History of Art and Architecture

Proximate Objects: Large Contemporary Artworks and their Territorial Claims

Thursday, December 7, 2023 - 5:15pm to 8:15pm

Frick Fine Arts Auditorium (Room 125)
A light reception will follow in the Cloister 

Carnegie Museum of Art and the Department of the History of Art and Architecture at the University of Pittsburgh are pleased to welcome Dr. Malik Gaines for the Annual Terry Smith Lecture in Contemporary Art.
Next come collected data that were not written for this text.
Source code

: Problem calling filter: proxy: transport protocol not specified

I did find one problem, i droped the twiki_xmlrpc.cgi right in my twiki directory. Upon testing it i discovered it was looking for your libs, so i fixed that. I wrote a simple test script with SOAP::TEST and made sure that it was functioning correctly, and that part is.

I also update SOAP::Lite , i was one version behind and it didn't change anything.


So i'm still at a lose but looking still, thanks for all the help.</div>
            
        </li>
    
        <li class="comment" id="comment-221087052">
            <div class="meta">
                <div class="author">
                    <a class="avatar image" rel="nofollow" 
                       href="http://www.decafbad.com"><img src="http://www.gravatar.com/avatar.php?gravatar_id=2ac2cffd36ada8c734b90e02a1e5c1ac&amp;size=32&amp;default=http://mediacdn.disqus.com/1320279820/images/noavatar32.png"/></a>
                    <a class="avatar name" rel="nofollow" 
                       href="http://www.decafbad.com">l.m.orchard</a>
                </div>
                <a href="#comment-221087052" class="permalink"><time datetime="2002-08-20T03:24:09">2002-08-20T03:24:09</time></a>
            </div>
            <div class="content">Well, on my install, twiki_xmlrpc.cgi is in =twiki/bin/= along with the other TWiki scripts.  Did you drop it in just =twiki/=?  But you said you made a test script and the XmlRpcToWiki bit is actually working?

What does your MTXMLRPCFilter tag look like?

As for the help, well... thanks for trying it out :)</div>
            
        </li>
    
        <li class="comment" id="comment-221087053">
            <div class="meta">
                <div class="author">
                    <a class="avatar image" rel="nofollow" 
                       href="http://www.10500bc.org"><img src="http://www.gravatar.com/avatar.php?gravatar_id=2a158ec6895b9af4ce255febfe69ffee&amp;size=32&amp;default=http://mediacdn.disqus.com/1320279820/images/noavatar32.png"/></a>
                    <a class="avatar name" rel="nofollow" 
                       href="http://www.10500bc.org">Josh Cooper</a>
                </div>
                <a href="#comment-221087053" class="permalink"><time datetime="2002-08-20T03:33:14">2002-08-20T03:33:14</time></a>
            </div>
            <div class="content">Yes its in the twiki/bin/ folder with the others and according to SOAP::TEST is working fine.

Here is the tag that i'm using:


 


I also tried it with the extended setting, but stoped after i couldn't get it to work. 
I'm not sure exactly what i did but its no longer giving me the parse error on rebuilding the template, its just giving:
This lecture draws on new writing for a book-in-progress that takes up monumental-scale artworks and situates their historical and political effects. Recent works by artists including David Hammons, Simone Leigh, and Pope.L have appeared beyond the confines of disciplinary art-space and take up the social dynamics of "the public," offering ambivalent critiques of power and its projection.

BIO:

Malik Gaines has written articles and essays about art and performance in journals, periodicals such as Artforum, and for museum books and artist monographs published by MoMA, The Studio Museum in Harlem, and many others. His book, Black Performance on the Outskirts of the Left (2017) followed routes of radical political ideas through performances of the 1960s. He is working on a second book dealing with contemporary art performances that act against the limits of U.S. sovereignty. Gaines has performed and exhibited extensively with several collaborations including the group My Barbarian, whose 2021 survey exhibition and performance series toured from the Whitney Museum in New York to the ICA Los Angeles. He is co-artistic director of The Industry opera company, where his opera Star Choir premieres in fall 2023. Gaines holds a PhD in Performance Studies from UCLA, an MFA in Writing from CalArts, and a BA in History from UCLA. He is an associate professor of Visual Arts at the University of California San Diego.